Rollback Transactionally published messages
Request method and URI
POST [base_url]/topics/[topic]/rollback
Request Body
- Use the response body as is from the publish call above
Response:
404 NOT FOUND if topic is not present
200 OK if messages are rolled back
Consume Message
- Request method and URI
POST [base_url]/topics/[topic]/poll
Request Schema
Code Block language js { "type" : "record", "name" : "ConsumeRequest", "fields" : [ { "name" : "startFrom", "type" : [ "bytes", "long", "null" ] }, { "name" : "inclusive", "type" : "boolean", "default" : true }, { "name" : "limit", "type" : [ "int", "null" ] }, { "name" : "transaction", "type" : [ "bytes", "null" ] } ] }
Response Schema (will be in JSON or Avro binary based on the request Content-Type)
Code Block language js { "type" : "array", "items" : { "type" : "record", "name": "Message", "fields": [ { "name" : "id", "type" : "bytes" }, { "name" : "payload", "type" : "bytes" } ] } }
- Request body
- Can be Avro binary or JSON, based on the request - Content-Type: application/json or avro/binary
Schema Fields:
i) startFrom - can be bytes in which case it is considered as messageId, can be long in which case it is considered as timestamp
ii) inclusive - boolean field that says whether the messageId/timestamp should be inclusive
iii) limit - max number of responses to return [an hard limit will be set by the TransactionServer which will be a cConf property]
iv) transaction - serialized bytes (TransactionCodec) of the transaction object
- Response
404 NOT FOUND if topic is not present
200 OK Response body contains an Avro binary or JSON object based on the request Content-Type with the response schema
Data Cleanup In Tables
Various cleanup of data needs to be performed.
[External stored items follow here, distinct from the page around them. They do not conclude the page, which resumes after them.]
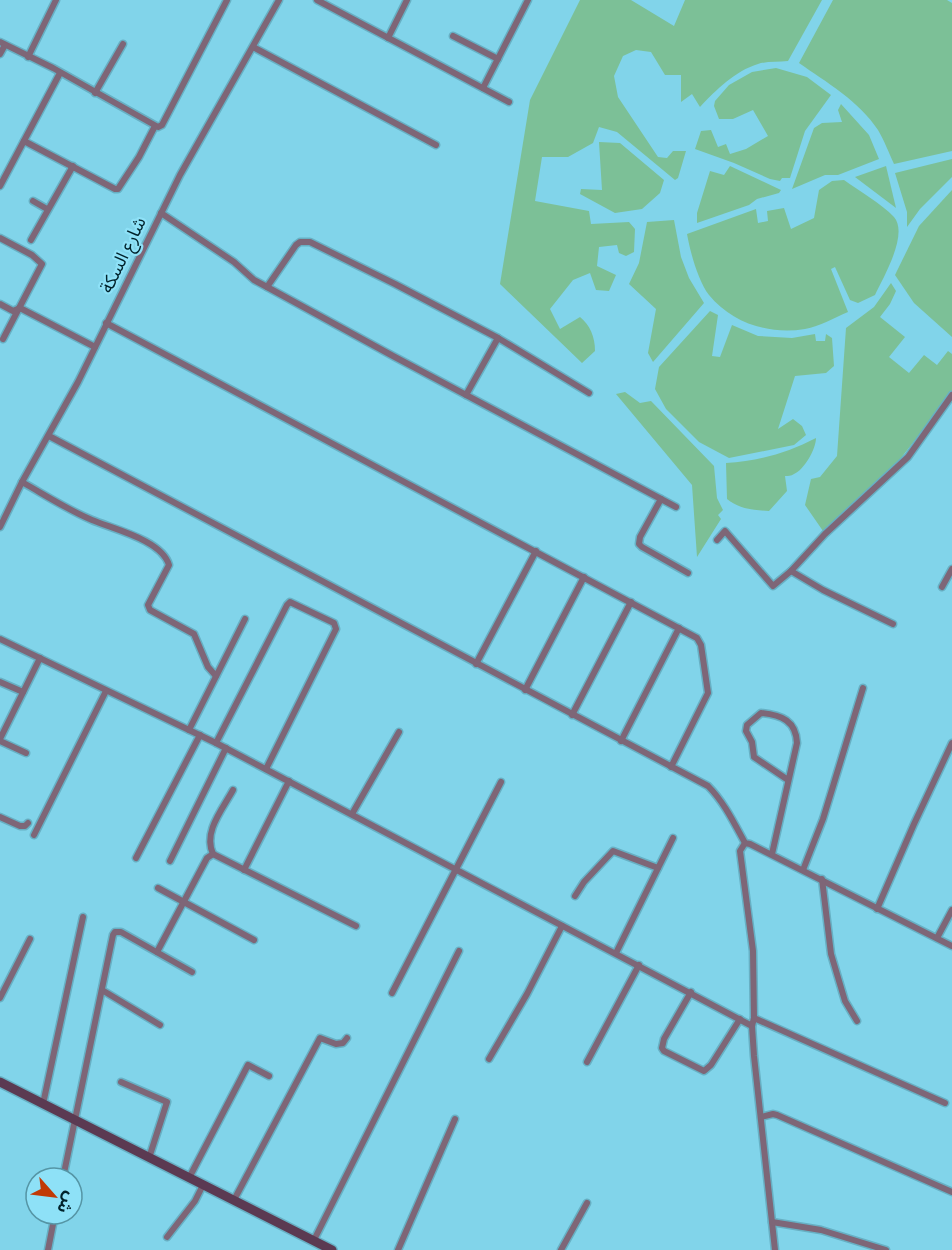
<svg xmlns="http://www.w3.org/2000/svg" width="952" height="1250" viewBox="0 0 952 1250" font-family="'Golos Text','Noto Sans Arabic',sans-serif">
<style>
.green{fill:#7cc097}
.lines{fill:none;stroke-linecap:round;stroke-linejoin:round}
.minor-casing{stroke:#67b0c4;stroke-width:9}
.secondary-casing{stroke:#67b0c4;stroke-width:12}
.minor{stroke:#7e6677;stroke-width:6}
.secondary{stroke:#5b3a52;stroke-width:9}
.labels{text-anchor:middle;stroke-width:4.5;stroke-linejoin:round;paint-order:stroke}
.street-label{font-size:18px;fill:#00222b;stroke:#8ee1f7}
</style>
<rect width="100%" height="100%" fill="#81d4ea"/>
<!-- green -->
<g class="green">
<path d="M580 0H631L674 26 685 0H822L788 61C778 62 767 61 758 64 735 71 716 90 700 107L692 94 681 102V75H665L651 52 636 50 623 56 614 76 618 97 658 157 667 158 673 151H686L678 178 675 180 617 132 599 127 593 143 568 157H542L535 201 589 211 591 224 629 222 635 229 634 252 626 256 619 253 617 245 599 247 597 266 616 275 609 291 596 290 590 273 573 280 550 309 560 329 580 317C590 325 595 337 595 351L582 363 500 284 530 100Z"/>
<path d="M833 0H947L952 3V151L894 164C889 153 884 140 878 130 859 101 826 82 799 63Z"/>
<polygon points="776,68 807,77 831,95 805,131 790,178 782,178 780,181 770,179 734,163 695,149 701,131 711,130 718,147 726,144 730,154 746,149 768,136 753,110 733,119 719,119 714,106 715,101 729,85 752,72"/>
<polygon points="841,104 869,135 879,159 838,175 825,175 792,189 814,128 822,123 842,122 838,110"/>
<polygon points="599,142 620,143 664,180 660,193 642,209 615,213 580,194 581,189 602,190"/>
<polygon points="952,159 952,177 920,209 907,227 907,212 895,173"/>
<polygon points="730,166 781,190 779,193 757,199 749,205 697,223 697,213 710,171 724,175"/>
<polygon points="886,166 896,208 855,177"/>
<path d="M844 180C858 190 882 204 894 217 909 234 883 278 875 295L858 303 850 300 835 267 831 269 848 312C834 318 820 326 805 329 769 335 732 323 709 295 698 281 690 251 687 234L756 209 758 223 768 221 767 211 784 208 791 229 814 218 819 190 832 181Z"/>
<polygon points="952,190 952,337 914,303 895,275 919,226"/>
<polygon points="674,220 681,257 689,278 704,303 653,362 648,353 656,309 629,284 639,263 647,222"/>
<polygon points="891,283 896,291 890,304 880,317 905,337 889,357 909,373 924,355 937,365 948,351 952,354 952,392 901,458 823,531 805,505 811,479 820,477 837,456 846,328 874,307"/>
<polygon points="710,311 718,315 712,356 720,357 732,325 758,336 792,338 815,334 816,341 825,341 826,334 832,338 834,366 826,373 795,376 778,429 793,419 802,426 806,435 794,445 729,458 699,442 666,409 655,389 659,367"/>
<polygon points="625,392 640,403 651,401 714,466 717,498 723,510 718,515 721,519 697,557 692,485 616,394"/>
<path d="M816 438C816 449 804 470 794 474 791 476 788 476 785 476L787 491 769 511C753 510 739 509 727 499L726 463C759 461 787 453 816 438Z"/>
</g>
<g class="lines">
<!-- minor casing -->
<g class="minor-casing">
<g id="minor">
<polyline points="317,0 509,102"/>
<polyline points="453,36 498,59"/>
<polyline points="388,38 407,0"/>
<polyline points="0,42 53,68 158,127 162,125 227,0"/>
<polyline points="253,47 436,145"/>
<polyline points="0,54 5,45"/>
<polyline points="28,57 56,0"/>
<polyline points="483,88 528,0"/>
<polyline points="95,93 123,44"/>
<polyline points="24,141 115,189 118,189 139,157 155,126"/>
<polyline points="0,186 60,73"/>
<polyline points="33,201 47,209"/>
<polyline points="161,213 234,262 254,280 267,287 393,356 676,507"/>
<polyline points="0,238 32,255 42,264 3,339"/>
<polyline points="31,240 73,166"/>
<polyline points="267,287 296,245 300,242 310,242 395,284 498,338 589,393"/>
<polyline points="0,304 13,311 20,308 95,347"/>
<polyline points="106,323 697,638 701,645 708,693 671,767"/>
<polyline points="466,395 498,338"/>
<path d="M49 436 708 786C724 802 734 823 745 843L750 844 952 946"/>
<path d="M22 482C45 495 68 510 92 520 113 529 162 540 169 565L148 605 150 610 194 634 208 667 216 676"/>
<polyline points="661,499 640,537 639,544 642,547 688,573"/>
<polyline points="0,527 22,482 78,382 180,175 279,0"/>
<polyline points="717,540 725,531 773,586 791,571 825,534 908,457 952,395"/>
<polyline points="791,571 823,590 893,624"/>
<polyline points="942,587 952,569"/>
<polyline points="0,639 216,743 752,1026"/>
<polyline points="476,664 536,551"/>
<polyline points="0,682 23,692"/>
<polyline points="525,690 584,577"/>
<polyline points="572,715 631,602"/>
<polyline points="189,730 245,619"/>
<polyline points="0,739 40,658"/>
<polyline points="0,741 26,753"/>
<polyline points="621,741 679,628"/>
<polyline points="216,743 287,605 290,602 334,623 336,629 266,769"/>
<polyline points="352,814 399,732"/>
<polyline points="0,817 20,826 25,826 28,823"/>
<polyline points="34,835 106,691"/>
<polyline points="745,843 740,851 753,951 754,1018 752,1026 754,1056 775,1250"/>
<path d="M213 854C203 832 222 810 233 790"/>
<path d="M772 854 797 743C796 721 782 715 761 713L747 725 746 731 752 742 754 757 788 780"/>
<polyline points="136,858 200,735"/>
<polyline points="170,861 226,748"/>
<polyline points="244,870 289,781"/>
<polyline points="803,870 823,819 863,688"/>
<polyline points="822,879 831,954 845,1001 857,1021"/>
<polyline points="158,888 254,940"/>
<polyline points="575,896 584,882 613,851 658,868"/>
<polyline points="877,909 914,824 952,743"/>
<polyline points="937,938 952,910"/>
<polyline points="157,952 207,858 213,854 356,926"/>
<polyline points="616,953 673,838"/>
<polyline points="102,990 160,1025"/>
<polyline points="691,992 664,1039 662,1048 664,1051 704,1071 711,1065 740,1019"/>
<polyline points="392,993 501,782"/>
<polyline points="0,998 30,939"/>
<polyline points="754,1018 945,1103"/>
<polyline points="489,1059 527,994 562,926"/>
<polyline points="587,1062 639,965"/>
<polyline points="121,1082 167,1102 149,1158"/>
<polyline points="43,1104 83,917"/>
<polyline points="761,1117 773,1114 777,1115 952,1192"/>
<polyline points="63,1178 113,935 115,932 121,932 192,972"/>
<polyline points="189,1178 248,1065 269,1076"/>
<polyline points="234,1200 320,1038 336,1044 343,1043 347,1038"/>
<polyline points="772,1222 821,1230 886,1250"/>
<polyline points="167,1237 195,1201 203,1185"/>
<polyline points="314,1240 459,951"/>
<polyline points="48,1250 55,1214"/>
<polyline points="398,1250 455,1119"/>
<polyline points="561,1250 587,1203"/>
</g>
</g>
<!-- secondary casing -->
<g class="secondary-casing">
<polyline id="secondary" points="0,1082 332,1250"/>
</g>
<!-- minor -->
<use href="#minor" class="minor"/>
<!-- secondary -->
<use href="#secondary" class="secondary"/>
</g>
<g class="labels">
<!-- street labels -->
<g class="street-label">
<text transform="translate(123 255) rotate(-64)" y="6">شارع السكة</text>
</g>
</g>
<!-- north arrow -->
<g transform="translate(54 1196) rotate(118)"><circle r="28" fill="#8ee1f7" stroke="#5595a5" stroke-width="1.5"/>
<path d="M0-4.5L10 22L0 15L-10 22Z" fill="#c13a05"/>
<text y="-9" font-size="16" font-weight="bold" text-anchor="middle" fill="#00222b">ش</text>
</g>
</svg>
And the clean up strategy varies based on the underlying storage - LevelDB vs HBase. The matrix below describes the combinations and types of cleanup we need to do and how it is going to be performed.
HBase | LevelDB | |
---|---|---|
Cleanup Strategy | Coprocessors attached to tables (one for messageTable and another for payloadTable). No cleanup is required for MetadataTable. | Periodically scheduled thread that cleans up data in MessageTable and PayloadTable. Frequency of schedule is configurable via cdap-site.xml. |
TTL Expiration (MessageTable and Payload Table) | Get TableId (namespace, topic) from rowKey and get the TopicMetadata from the MetadataTable (cached). From the cell rowkey, get the timestamp of write and use the TTL and determine if that cell needs to be skipped. | Scan the tables, topic wise and remove rows that have exceeded TTL based on TopicMetadata info. |
Older Generation (MessageTable and PayloadTable) | Check the generation id of the row and compare it with the one we get from MetadataTable. If it is the current generation, then do nothing. If it is an older generation (gen < abs(currentgen) || gen == -1*currentgen), then skip the cell. | Same logic as in HBase. While pruningMessages, scan the should start with generation '1' of that topic. |
Invalid Transactions (MessageTable only) | This requires (periodically refreshed) tx.snapshot in the Coprocessor. If the cell belongs to a TX_COL column, then get the tx id from it. If the transaction id is present in the invalid list (from the tx.snapshot), then invert the sign (-1 * tx_id) and put back the value. This way, the data is still visible to non-tx consumption and will be eventually cleared by TTL or when the topic is deleted. | Not necessary in LevelDB since we don't support pruning invalid transactions in SDK! |
Latest min tx timestamp (for manual invalid TX pruning, required only for MessageTable) | The last used tx.snapshot info can be directly used to prune the invalid transaction list! So we need to log that info. Also need to write a TMS table debugger tool that can print this info as well. |